::: Text segment
As of January 29, 2011 and January 30, 2010, the Company had no material financial assets or liabilities
measured on a recurring basis that required adjustments or write-downs.
OPERATING LEASES
The Company leases certain stores, its distribution centers, and its administrative facilities under operating
leases. Store lease agreements generally include rent holidays, rent escalation clauses and contingent rent
provisions for a percentage of sales in excess of specified levels. Most of the Company’s lease agreements
include renewal periods at the Company’s option. The Company recognizes rent holiday periods and scheduled
rent increases on a straight-line basis over the lease term beginning with the date the Company takes possession
of the leased space and includes such rent expense in Store Pre-Opening Costs. The Company records tenant
improvement allowances and rent holidays as deferred rent liabilities on the Consolidated Balance Sheets and
amortizes the deferred rent on a straight–line basis over the life of the lease to rent expense in the Consolidated
Statements of Income. The Company records rent liabilities on the Consolidated Balance Sheets for contingent
percentage of sales lease provisions when the Company determines that it is probable that the specified levels
will be reached during the fiscal year.
::::::
# [What you need to do]
[A] Translate this sentence from the lease accounting passage into Spanish: "Most of the Company’s lease agreements include renewal periods at the Company’s option."
[B] Repeat the lease accounting passage word for word, from "As of January" up to and including "adjustments or write-downs.".
[C] Carry on the lease accounting passage, picking up after its final sentence.
The records below come from a separate source.
::: Supplied entries
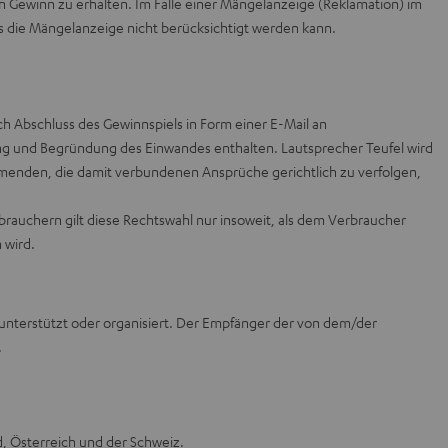
n Gewinn zu erhalten. Im Falle einer Mängelanzeige (Reklamation) im
ass die Mängelanzeige nicht berücksichtigt werden kann.
Abschluss des Gewinnspiels in Form einer E-Mail an
ng und Begründung des Einwandes enthalten. Lautsprecher Teufel wird
ehmenden, die damit verbundenen Ansprüche gerichtlich zu verfolgen,
brauchern gilt diese Rechtswahl nur insoweit, als dem Verbraucher
 wird.
 unterstützt oder organisiert. Der Empfänger der von dem/der
.
d, Österreich und der Schweiz.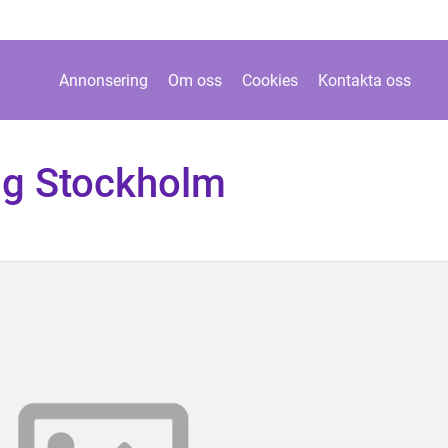
Annonsering
Om oss
Cookies
Kontakta oss
ing Stockholm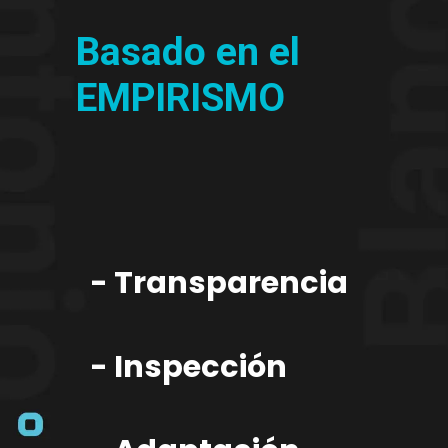
Basado en el
EMPIRISMO
- Transparencia
- Inspección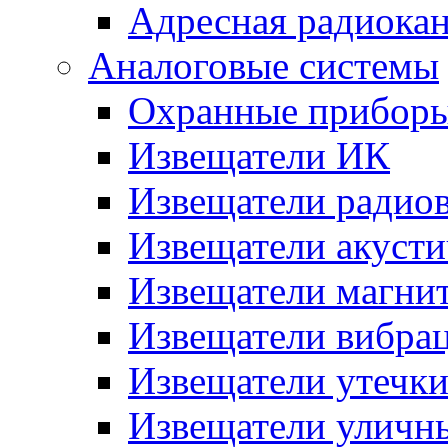
Адресная радиока
Аналоговые системы
Охранные прибор
Извещатели ИК
Извещатели радио
Извещатели акусти
Извещатели магни
Извещатели вибра
Извещатели утечк
Извещатели уличн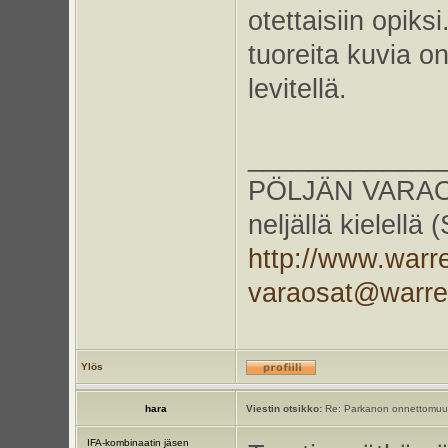
otettaisiin opiks
tuoreita kuvia on
levitellä.
_____________
PÖLJÄN VARAOS
neljällä kielellä
http://www.warr
varaosat@warr
Ylös
hara
Viestin otsikko:
Re: Parkanon onnettomuu
IFA-kombinaatin jäsen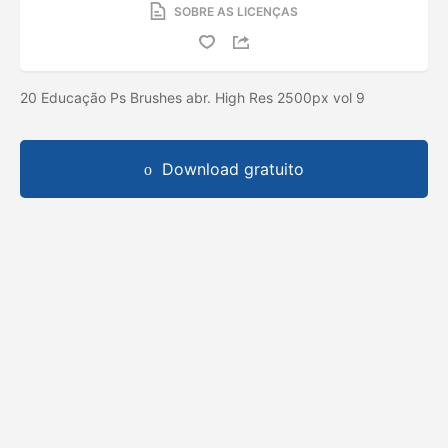
SOBRE AS LICENÇAS
20 Educação Ps Brushes abr. High Res 2500px vol 9
Download gratuito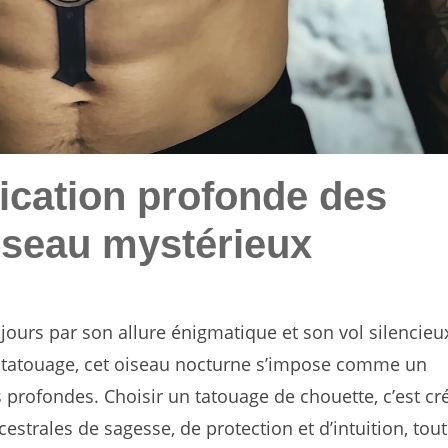
fication profonde des
iseau mystérieux
jours par son allure énigmatique et son vol silencieu
tatouage, cet oiseau nocturne s’impose comme un
 profondes. Choisir un tatouage de chouette, c’est cr
strales de sagesse, de protection et d’intuition, tout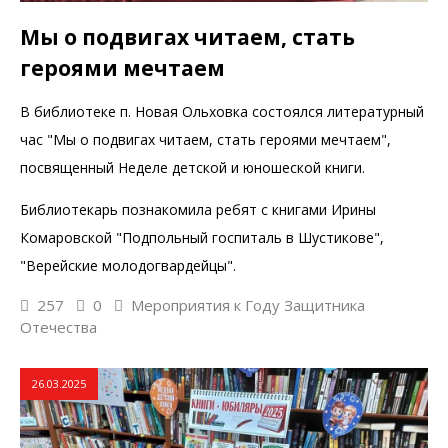
Мы о подвигах читаем, стать
героями мечтаем
В библиотеке п. Новая Ольховка состоялся литературный
час "Мы о подвигах читаем, стать героями мечтаем",
посвященный Неделе детской и юношеской книги.
Библиотекарь познакомила ребят с книгами Ирины
Комаровской "Подпольный госпиталь в Шустикове",
"Верейские молодогвардейцы".
257
0
Мероприятия к Году Защитника
Отечества
26.03.2025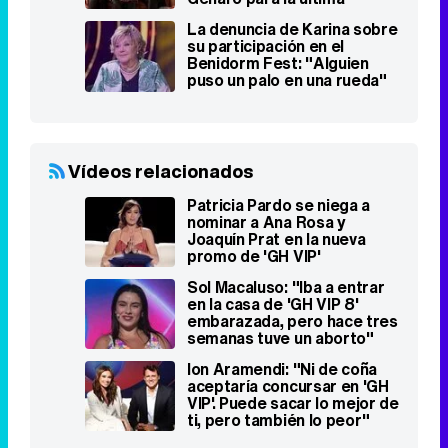
temporada
La denuncia de Karina sobre
su participación en el
Benidorm Fest: "Alguien
puso un palo en una rueda"
Vídeos relacionados
Patricia Pardo se niega a
nominar a Ana Rosa y
Joaquín Prat en la nueva
promo de 'GH VIP'
Sol Macaluso: "Iba a entrar
en la casa de 'GH VIP 8'
embarazada, pero hace tres
semanas tuve un aborto"
Ion Aramendi: "Ni de coña
aceptaría concursar en 'GH
VIP'. Puede sacar lo mejor de
ti, pero también lo peor"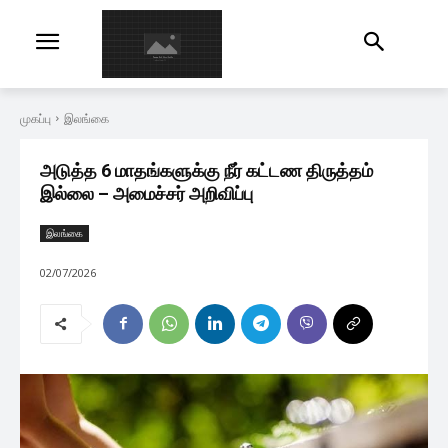
முகப்பு
இலங்கை
அடுத்த 6 மாதங்களுக்கு நீர் கட்டண திருத்தம்
இல்லை – அமைச்சர் அறிவிப்பு
இலங்கை
02/07/2026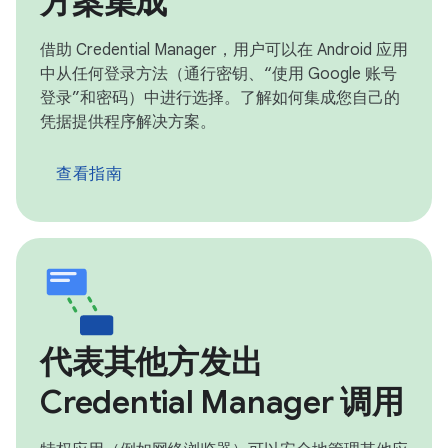
方案集成
借助 Credential Manager，用户可以在 Android 应用
中从任何登录方法（通行密钥、“使用 Google 账号
登录”和密码）中进行选择。了解如何集成您自己的
凭据提供程序解决方案。
查看指南
代表其他方发出
Credential Manager 调用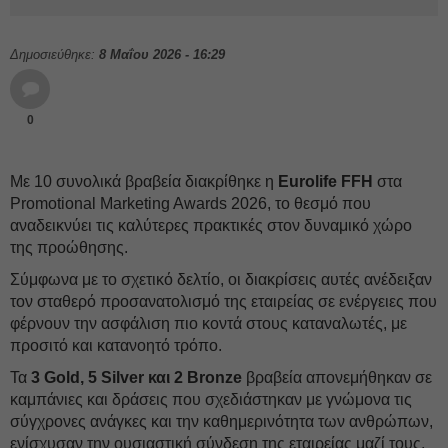
Δημοσιεύθηκε:
8 Μαΐου 2026 - 16:29
0
Με 10 συνολικά βραβεία διακρίθηκε η
Eurolife FFH
στα
Promotional Marketing Awards 2026, το θεσμό που
αναδεικνύει τις καλύτερες πρακτικές στον δυναμικό χώρο
της προώθησης.
Σύμφωνα με το σχετικό δελτίο, οι διακρίσεις αυτές ανέδειξαν
τον σταθερό προσανατολισμό της εταιρείας σε ενέργειες που
φέρνουν την ασφάλιση πιο κοντά στους καταναλωτές, με
προσιτό και κατανοητό τρόπο.
Τα
3 Gold, 5 Silver και 2 Bronze
βραβεία απονεμήθηκαν σε
καμπάνιες και δράσεις που σχεδιάστηκαν με γνώμονα τις
σύγχρονες ανάγκες και την καθημερινότητα των ανθρώπων,
ενίσχυσαν την ουσιαστική σύνδεση της εταιρείας μαζί τους,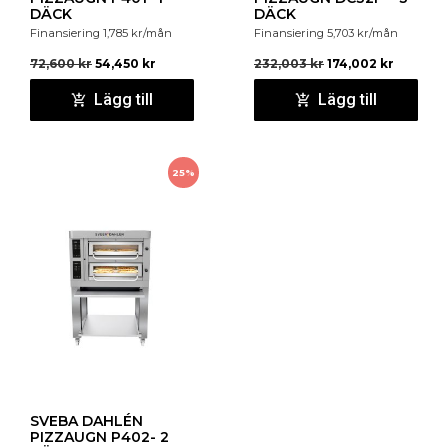
DÄCK
DÄCK
Finansiering
1,785
kr
/mån
Finansiering
5,703
kr
/mån
72,600
kr
54,450
kr
232,003
kr
174,002
kr
Lägg till
Lägg till
25%
SVEBA DAHLÉN
PIZZAUGN P402- 2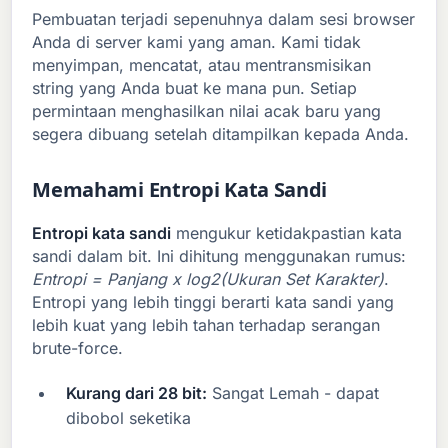
Pembuatan terjadi sepenuhnya dalam sesi browser
Anda di server kami yang aman. Kami tidak
menyimpan, mencatat, atau mentransmisikan
string yang Anda buat ke mana pun. Setiap
permintaan menghasilkan nilai acak baru yang
segera dibuang setelah ditampilkan kepada Anda.
Memahami Entropi Kata Sandi
Entropi kata sandi
mengukur ketidakpastian kata
sandi dalam bit. Ini dihitung menggunakan rumus:
Entropi = Panjang x log2(Ukuran Set Karakter)
.
Entropi yang lebih tinggi berarti kata sandi yang
lebih kuat yang lebih tahan terhadap serangan
brute-force.
Kurang dari 28 bit:
Sangat Lemah - dapat
dibobol seketika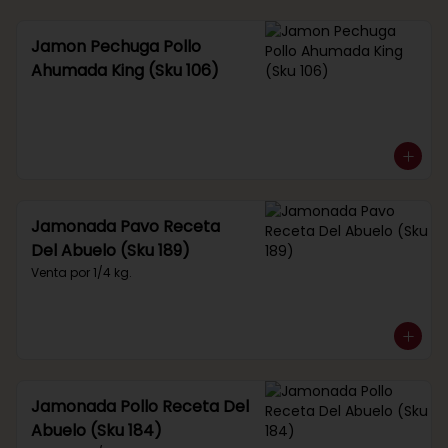
Jamon Pechuga Pollo
Ahumada King (Sku 106)
Jamonada Pavo Receta
Del Abuelo (Sku 189)
Venta por 1/4 kg.
Jamonada Pollo Receta Del
Abuelo (Sku 184)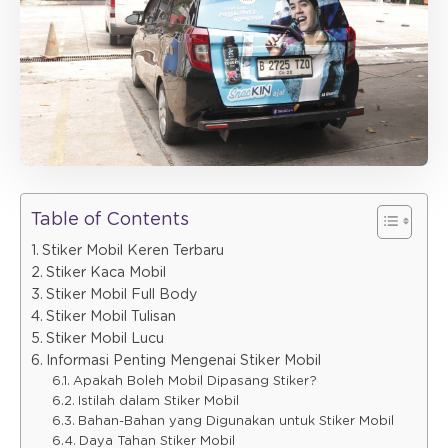
Table of Contents
Stiker Mobil Keren Terbaru
Stiker Kaca Mobil
Stiker Mobil Full Body
Stiker Mobil Tulisan
Stiker Mobil Lucu
Informasi Penting Mengenai Stiker Mobil
Apakah Boleh Mobil Dipasang Stiker?
Istilah dalam Stiker Mobil
Bahan-Bahan yang Digunakan untuk Stiker Mobil
Daya Tahan Stiker Mobil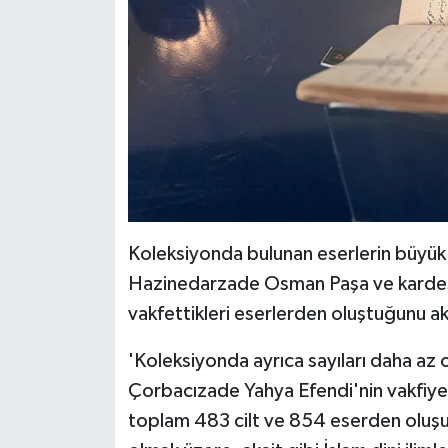
Karaman Müftülüğü
Kars Müftülüğü
Kastamonu Müftülüğü
Kayseri Müftülüğü
Kilis Müftülüğü
Koleksiyonda bulunan eserlerin büyük
Hazinedarzade Osman Paşa ve kardeş
Kırıkkale Müftülüğü
vakfettikleri eserlerden oluştuğunu akt
Kırklareli Müftülüğü
'Koleksiyonda ayrıca sayıları daha az 
Kırşehir Müftülüğü
Çorbacızade Yahya Efendi'nin vakfiye
toplam 483 cilt ve 854 eserden oluşu
Kocaeli Müftülüğü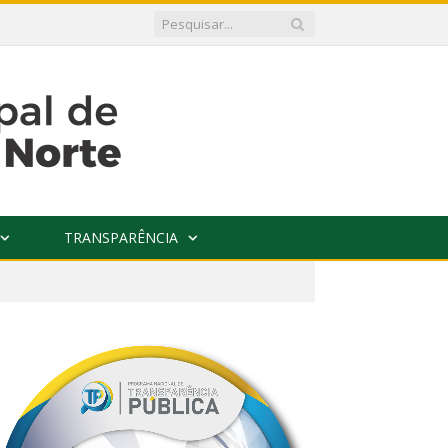
TRANSPARÊNCIA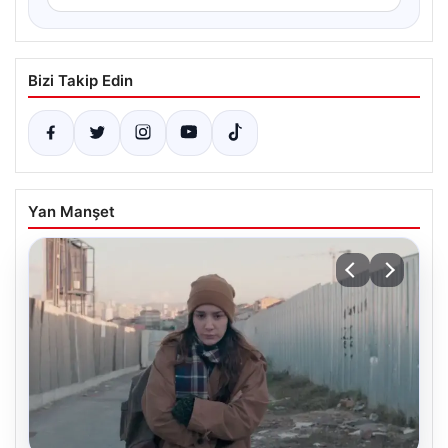
Bizi Takip Edin
Yan Manşet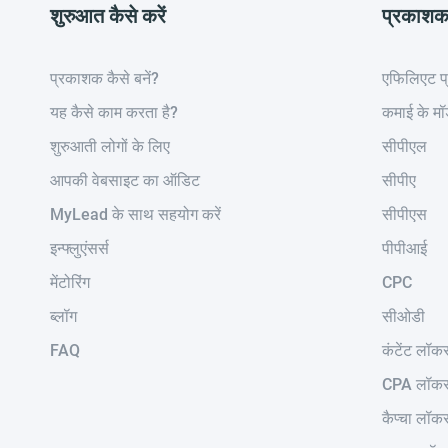
शुरुआत कैसे करें
प्रकाश
प्रकाशक कैसे बनें?
एफिलिएट प्
यह कैसे काम करता है?
कमाई के म
शुरुआती लोगों के लिए
सीपीएल
आपकी वेबसाइट का ऑडिट
सीपीए
MyLead के साथ सहयोग करें
सीपीएस
इन्फ्लुएंसर्स
पीपीआई
मेंटोरिंग
CPC
ब्लॉग
सीओडी
FAQ
कंटेंट लॉक
CPA लॉक
कैप्चा लॉक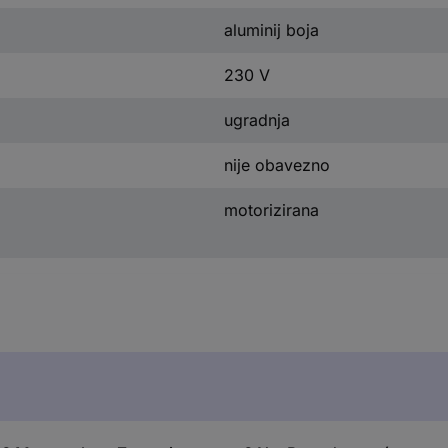
aluminij boja
230 V
ugradnja
nije obavezno
motorizirana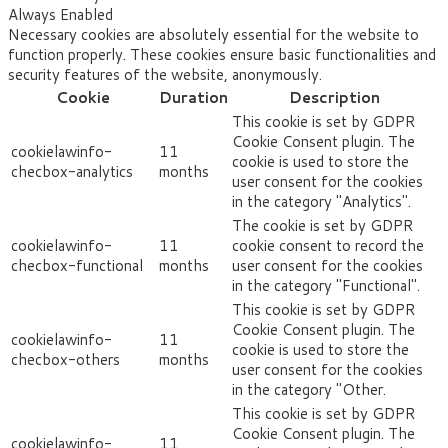
Always Enabled
Necessary cookies are absolutely essential for the website to
function properly. These cookies ensure basic functionalities and
security features of the website, anonymously.
Cookie
Duration
Description
This cookie is set by GDPR
Cookie Consent plugin. The
cookielawinfo-
11
cookie is used to store the
checbox-analytics
months
user consent for the cookies
in the category "Analytics".
The cookie is set by GDPR
cookielawinfo-
11
cookie consent to record the
checbox-functional
months
user consent for the cookies
in the category "Functional".
This cookie is set by GDPR
Cookie Consent plugin. The
cookielawinfo-
11
cookie is used to store the
checbox-others
months
user consent for the cookies
in the category "Other.
This cookie is set by GDPR
Cookie Consent plugin. The
cookielawinfo-
11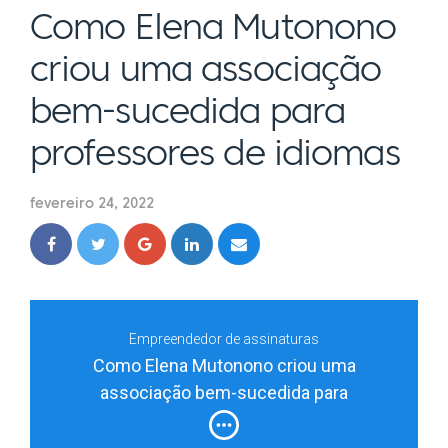
Como Elena Mutonono
criou uma associação
bem-sucedida para
professores de idiomas
fevereiro 24, 2022
Empreendedor de assinaturas
Como Elena Mutonono criou uma
associação bem-sucedida para
professores de idiomas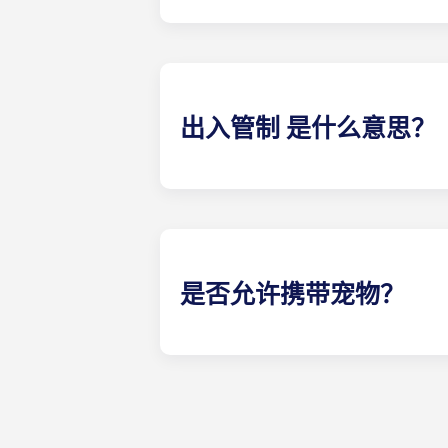
没有高速网络，UF 附近的学生公寓
出入管制 是什么意思？
位于盖恩斯维尔的Yugo Highbr
都有一把个性化的钥匙，可以进入自
内使用。
是否允许携带宠物？
可以。我们的公寓对宠物友好。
::::::
# [Results of the exercise]
[A] La mayoría de los contratos de arrendamiento de la Compañía incluyen períodos de renovación a opción de la Compañía.

[B]
As of January 29, 2011 and January 30, 2010, the Company had no material financial assets or liabilities
measured on a recurring basis that required adjustments or write-downs.

[C]
SELF-INSURANCE RESERVES
The Company self-insures a substantial portion of its exposure for costs related primarily to employee
medical, workers’ compensation and general liability. Expenses are recorded based on estimates for reported and
incurred but not reported claims considering a number of factors, including historical claims experience, severity
factors, litigation costs, inflation and other assumptions. Although the Company does not expect the amount it
will ultimately pay to differ significantly from its estimates, self-insurance reserves could be affected if future
claims experience differs significantly from the historical trends and assumptions. In October 2010, the Company
executed a loss portfolio transfer with its insurance carrier in the amount of $11,450 related to current and future
workers’ compensation claims for fiscal years 1999 through 2008. This transaction reduced the Company’s
workers’ compensation liability by approximately the same amount.
STOCK-BASED COMPENSATION PLANS
The Company maintains an equity incentive plan, which allows for the granting of stock options, stock
appreciation rights, restricted stock, performance share awards and other forms of equity awards to employees,
directors, and officers. Stock options granted generally vest over a four-year period after grant and have an
exercise term of seven to ten years from the grant date. Restricted stock and performance share awards generally
vest over periods ranging from three to five years from the grant date, although the equity incentive plan permits
accelerated vesting in certain circumstances at the discretion of the Human Resources and Compensation
Committee (“HRCC”) of the Board of Directors.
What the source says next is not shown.